- SUPPLIED PASSAGE
------------------------------------------------------------------------
In February 1984 Byte wrote that "IBM's burgeoning influence in the PC community is stifling innovation because so many other companies are mimicking Big Blue", but The Economist stated in November 1983, "The main reason why an IBM standard is not worrying is that it can help competition to flourish".

By 1983, IBM had about 25% of sales of personal computers between and , and computers with some PC compatibility were another 25%. The president of a company that sold compatibles for $2000 wholesale told PC that they could still be profitable at $1000 wholesale. As the market and competition grew IBM's influence diminished. Writing that even "IBM has to continue to be IBM compatible", in November 1985 PC Magazine stated "Now that it has created the [PC] market, the market doesn't necessarily need IBM for the machines. It may depend on IBM to set standards and to develop higher-performance machines, but IBM had better conform to existing standards so as to not hurt users". Observers noted IBM's silence when the industry that year quickly adopted the expanded memory standard, created by Lotus and Intel without its participation; PC Tech Journal wrote, "This must be embarrassing ... IBM didn't deliver. Intel and its partners did", and InfoWorld said that the company would not be able to introduce its own standard "without creating utter chaos in the market". In January 1987, Bruce Webster wrote in Byte of rumors that IBM would introduce proprietary personal computers with a proprietary operating system: "Who cares? If IBM does it, they will most likely just isolate themselves from the largest marketplace, in which they really can't compete anymore anyway". He predicted that in 1987 the market "will complete its transition from an IBM standard to an Intel/MS-DOS/expansion bus standard ... Folks aren't so much concerned about IBM compatibility as they are about Lotus 1-2-3 compatibility". By 1992, Macworld stated that because of clones, "IBM lost control of its own market and became a minor player with its own technology".

The Economist predicted in 1983 that "IBM will soon be as much a prisoner of its standards as its competitors are", because "Once enough IBM machines have been bought, IBM cannot make sudden changes in their basic design; what might be useful for shedding competitors would shake off even more customers". After the Compaq Deskpro 386 became the first 80386-based PC, PC wrote that owners of the new computer did not need to fear that future IBM products would be incompatible with the Compaq, because such changes would also affect millions of real IBM PCs: "In sticking it to the competition, IBM would be doing the same to its own people". After IBM announced the OS/2-oriented PS/2 line in early 1987, sales of existing DOS-compatible PC compatibles rose, in part because the proprietary operating system was not available. In 1988, Gartner Group estimated that the public purchased 1.5 clones for every IBM PC. By 1989 Compaq was so influential that industry executives spoke of "Compaq compatible", with observers stating that customers saw the company as IBM's equal or superior. A 1990 American Institute of Certified Public Accountants member survey found that 23% of respondents used IBM computer hardware, and 16% used Compaq.
------------------------------------------------------------------------
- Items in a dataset
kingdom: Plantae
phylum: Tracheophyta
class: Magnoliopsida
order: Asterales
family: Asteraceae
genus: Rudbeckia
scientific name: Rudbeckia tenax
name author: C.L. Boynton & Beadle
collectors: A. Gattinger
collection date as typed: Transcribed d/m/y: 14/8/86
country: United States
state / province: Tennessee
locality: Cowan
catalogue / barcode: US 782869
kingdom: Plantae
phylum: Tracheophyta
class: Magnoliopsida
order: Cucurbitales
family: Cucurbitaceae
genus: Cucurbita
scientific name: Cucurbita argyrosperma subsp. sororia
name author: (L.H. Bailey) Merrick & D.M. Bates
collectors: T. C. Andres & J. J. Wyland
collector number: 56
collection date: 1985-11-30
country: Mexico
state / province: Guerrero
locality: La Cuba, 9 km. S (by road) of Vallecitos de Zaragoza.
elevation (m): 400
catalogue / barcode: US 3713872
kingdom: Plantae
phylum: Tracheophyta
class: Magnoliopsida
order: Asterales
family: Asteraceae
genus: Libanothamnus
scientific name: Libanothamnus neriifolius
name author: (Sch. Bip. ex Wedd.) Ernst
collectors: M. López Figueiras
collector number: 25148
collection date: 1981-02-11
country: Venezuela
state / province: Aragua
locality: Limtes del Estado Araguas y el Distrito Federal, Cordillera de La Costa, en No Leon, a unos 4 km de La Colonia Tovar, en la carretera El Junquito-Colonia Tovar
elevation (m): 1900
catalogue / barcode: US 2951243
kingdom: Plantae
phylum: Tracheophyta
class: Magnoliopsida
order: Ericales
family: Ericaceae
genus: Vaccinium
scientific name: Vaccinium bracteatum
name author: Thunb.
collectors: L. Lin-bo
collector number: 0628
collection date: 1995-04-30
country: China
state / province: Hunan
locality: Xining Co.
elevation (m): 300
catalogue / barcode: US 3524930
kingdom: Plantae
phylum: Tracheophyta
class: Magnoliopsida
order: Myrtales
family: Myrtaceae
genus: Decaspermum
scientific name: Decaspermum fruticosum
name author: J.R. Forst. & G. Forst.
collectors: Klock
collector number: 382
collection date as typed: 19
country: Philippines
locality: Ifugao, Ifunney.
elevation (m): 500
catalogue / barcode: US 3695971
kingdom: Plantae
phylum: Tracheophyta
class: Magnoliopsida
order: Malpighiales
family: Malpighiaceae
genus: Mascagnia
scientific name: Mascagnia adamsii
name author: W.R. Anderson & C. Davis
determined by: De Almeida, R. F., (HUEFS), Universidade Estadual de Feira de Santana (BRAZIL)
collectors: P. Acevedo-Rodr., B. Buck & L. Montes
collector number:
------------------------------------------------------------------------
- WHAT YOU NEED TO DO
• 1. In the passage on IBM and PC compatibles, what share of respondents to the 1990 American Institute of Certified Public Accountants member survey used Compaq hardware?
• 2. Do the following statements agree with the passage on IBM and PC compatibles? (a) In 1988 Gartner Group estimated that the public bought 1.5 clones for every IBM PC. (b) IBM took part in creating the expanded memory standard. (c) Sales of DOS-compatible PC compatibles fell after IBM announced the PS/2 line.

- SOLUTION SET
• 1. 16%

• 2.
(a) Yes: "In 1988, Gartner Group estimated that the public purchased 1.5 clones for every IBM PC."
(b) No: "created by Lotus and Intel without its participation"
(c) No: "sales of existing DOS-compatible PC compatibles rose"